You turned around. You danced with three guys who could only dance when they had their hands on your waist as if you were a life preserver.

Remember how on the walk home, she spent it texting. When you asked her who she was texting, think about her smile as she said, “Ryan.” You wanted to remind her that you liked him first, but couldn’t find a way to do it without sounding petty.

You never did find out if they slept together.

 

Think about the time Elizabeth bit you. Her toothmarks were visible for three days afterwards. You still have a light white scar on your forearm from her incisors. Remember how she sometimes looks at it and calls it her signature.

 

Think about the time you woke up and your head felt different. Even with sleep’s hands still wrapped around your legs, you just knew something was different.

Remember how you stumbled to the mirror and found a big chunk of hair missing, right up front. Your first impulse was to fly into a rage and go fucking apeshit. You knew they wanted you to freak out, so you counted to one hundred and swallowed your rage.

You didn’t go to your sisters’ rooms and tell them you know they did this. You told your mom you messed up trimming your bangs. Your hand slipped while you were trying to be thrifty. Your mom fell for this and took you to a salon.

“Who did this?” your hairstylist asked, holding your hair in her hands.

With your mother waiting in the lobby, you could be honest, “My asshole sisters.”
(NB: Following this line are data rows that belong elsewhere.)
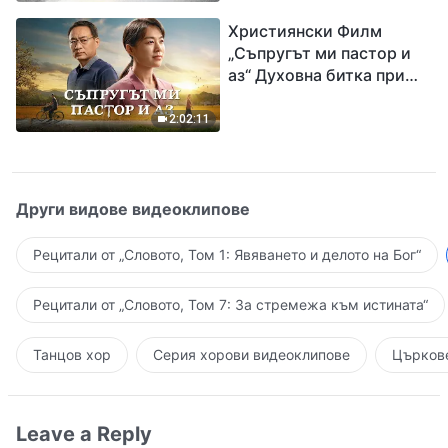
завръщането на Господ
Християнски Филм
Исус
„Съпругът ми пастор и
аз“ Духовна битка при
посрещането на
Завръщането на Господ
2:02:11
Други видове видеоклипове
Рецитали от „Словото, Том 1: Явяването и делото на Бог“
Рецитали от „Словото, Том 7: За стремежа към истината“
Танцов хор
Серия хорови видеоклипове
Църкове
Leave a Reply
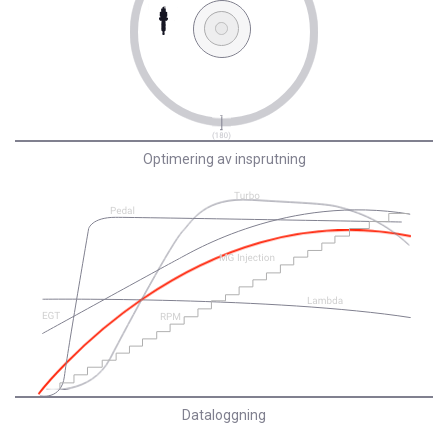
Optimering av insprutning
Dataloggning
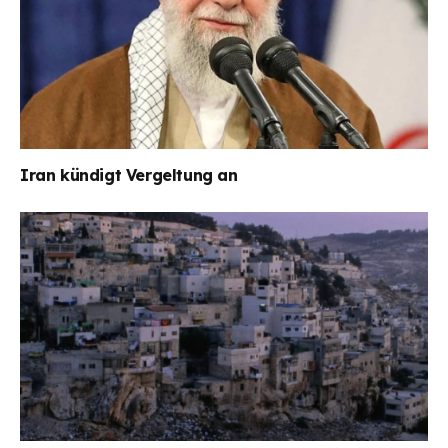
Iran kündigt Vergeltung an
The hairstylist gave you a look. “I grew up with five sisters. Don’t worry.”

She made sure to give you the best haircut you had ever received. At dinner while your parents kept complimenting your new cut, you smiled and looked at your sisters with the ice coldness of a ninja or Eazy fuckin’ E. You thought while twirling spaghetti around your fork, you bitches can keep coming at me and I will just keep getting stronger.

 

But despite all that, you’ll think instead of one of the times you came home from college and everything was great. The three of you cooked dinner together. As you boiled chicken, you gossiped and made plans to see a movie that all three of you actually wanted to see. As you chopped vegetables, the three of you sang together in terrible harmony to ABBA’s Greatest Hits. You laughed while seeing who could still do the best shuffle ball change.

You’ll remember how your heart inflated the way it only does when it’s around your sisters. How you can feel it in your throat and ankles and to the tips of your hair when you see them smile. You’ll remember how you don’t have to worry about what you say around them because even if you start having the same conversation you’ve been having on and off since all three of you could speak, it doesn’t matter. Because underneath all the words, your minds think in unison: I am home, I am home, I am home.